Je fus très-consolé, monsieur, quand le roi de Prusse daigna me mander[1] qu’il vous ferait du bien. Il a rempli sur-le-champ ses promesses, et j’ai l’honneur de lui écrire aujourd’hui[2] pour l’en remercier du fond de mon cœur. Il est assurément bien loin de penser comme vos infâmes persécuteurs. Je voudrais que vous commandassiez un jour ses armées, et que vous vinssiez assiéger Abbeville. Je ne sais rien de plus déshonorant pour notre nation que l’arrêt atroce rendu contre des jeunes gens de famille, que partout ailleurs on aurait condamnés à six mois de prison.
Le nonce[3] disait hautement a Paris que l’Inquisition elle-même n’aurait jamais été si cruelle. Je mets cet assassinat à côté de celui des Calas, et immédiatement au-dessous de la Saint-Barthélémy. Notre nation est frivole, mais elle est cruelle. Il y a peut-être dans la France sept à huit cents personnes de mœurs douces et de bonne compagnie qui sont la fleur de la nation, et qui font illusion aux étrangers. Dans ce nombre il s’en trouve toujours dix ou douze qui cultivent les arts avec succès. On juge de la nation par eux ; on se trompe cruellement. Nos vieux prêtres et nos vieux magistrats sont précisément ce qu’étaient les anciens druides, qui sacrifiaient des hommes : les mœurs ne changent point.
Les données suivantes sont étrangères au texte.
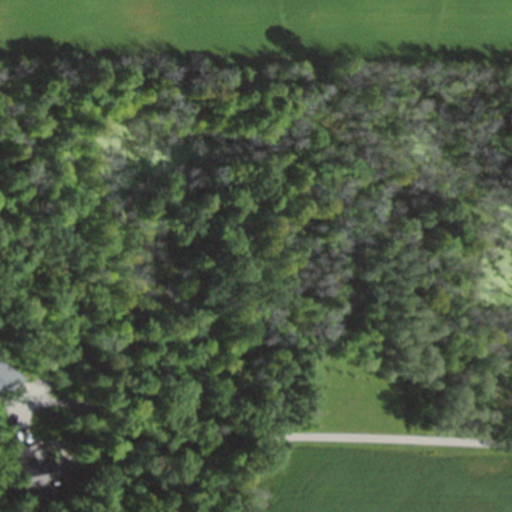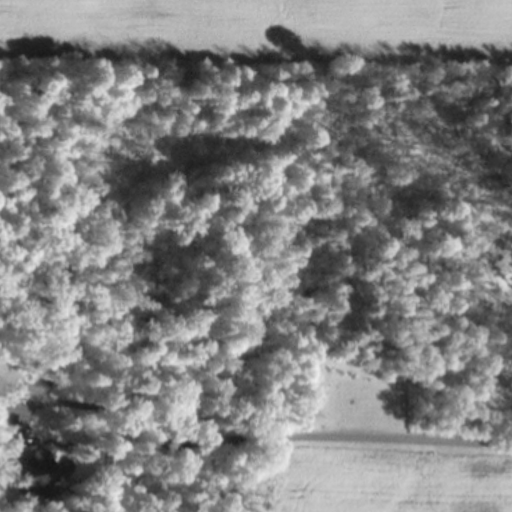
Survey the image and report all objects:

Vous savez que M. le chevalier de La Barre est mort en héros[4]. Sa fermeté noble et simple, dans une si grande jeunesse, m’arrache encore des larmes. J’eus hier la visite d’un officier de la légion de Soubise, qui est d’Abbeville. Il m’a dit qu’il s’était donné tous les mouvements possibles pour prévenir l’exécrable catastrophe qui a indigné tous les gens sensés de l’Europe. Tout ce qu’il m’a dit a bien redoublé ma sensibilité. Quelle religion, monsieur, qu’une secte absurde qui ne se soutient que par des bourreaux, et dont les chefs s’engraissent de la substance des malheureux !
Servez un roi philosophe, et détestez à jamais la plus détestable des superstitions.